:: ATTIVITÀ 1 ::
Riporta fedelmente il passo del testo sulle sabbie bituminose canadesi, cominciando da "Una scelta in" e proseguendo fino a "a questa decisione.".

:: TESTO DELLA PAGINA ::
Una scelta in perfetta sinergia e sincronia con quella recentissima della Commissione che, rinunciando ad etichettare nella nuova versione della Direttiva carburanti ciascun combustibile in base alla produzione di emissioni di CO2 per il suo ciclo di vita, ha di fatto dato il via libera all’importazione del tar sand canadesi nell’UE (arrivate in alcune raffinerie spagnole già a metà 2014). Gran Bretagna (cioè BP) e Shell (cioè Olanda), ovviamente insieme al governo canadese, sono i paesi che hanno fatto maggiori pressioni per arrivare a questa decisione.

Vale la pena segnalare il ‘grottesco’ comunicato del MiSE, successivo all’incontro di questa settimana, in cui si equipara la crescita dell’importo di GNL e del petrolio canadese al “rafforzamento del livello di indipendenza energetica del nostro paese e dell’Europa”. Proprio così: indipendenza. Forse volevano significare ‘indipendenza’ dalla Russia e da altri paesi instabili a livello geopolitico. Un lapsus? Fatto sta che i ministri di entrambi i paesi si sono detti molto fiduciosi per una firma entro l’anno dell’accordo l’Accordo di Libero Scambio (CETA) tra UE e Canada.

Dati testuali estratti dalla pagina
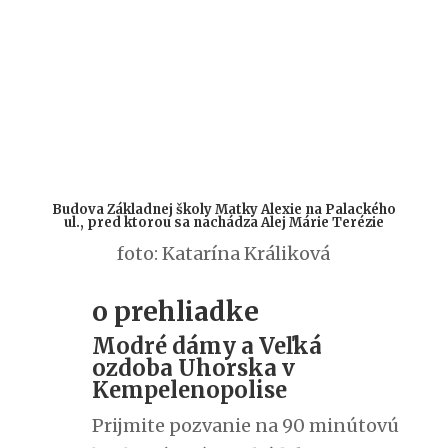
Budova Základnej školy Matky Alexie na Palackého
ul., pred ktorou sa nachádza Alej Márie Terézie
foto: Katarína Králiková
o prehliadke
Modré dámy a Veľká
ozdoba Uhorska v
Kempelenopolise
Prijmite pozvanie na 90 minútovú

:: ATTIVITÀ 2 ::
Trascrivi tutte le righe delle voci in una tabella Markdown con le colonne "N." e "Riga", numerandole e tralasciando quelle vuote. Lascia fuori dalla risposta le immagini.

:: RISULTATO DELL'ATTIVITÀ 1 ::
Una scelta in perfetta sinergia e sincronia con quella recentissima della Commissione che, rinunciando ad etichettare nella nuova versione della Direttiva carburanti ciascun combustibile in base alla produzione di emissioni di CO2 per il suo ciclo di vita, ha di fatto dato il via libera all’importazione del tar sand canadesi nell’UE (arrivate in alcune raffinerie spagnole già a metà 2014). Gran Bretagna (cioè BP) e Shell (cioè Olanda), ovviamente insieme al governo canadese, sono i paesi che hanno fatto maggiori pressioni per arrivare a questa decisione.

:: RISULTATO DELL'ATTIVITÀ 2 ::
| N. | Riga |
|---|---|
| 1 | Budova Základnej školy Matky Alexie na Palackého |
| 2 | ul., pred ktorou sa nachádza Alej Márie Terézie |
| 3 | foto: Katarína Králiková |
| 4 | o prehliadke |
| 5 | Modré dámy a Veľká |
| 6 | ozdoba Uhorska v |
| 7 | Kempelenopolise |
| 8 | Prijmite pozvanie na 90 minútovú |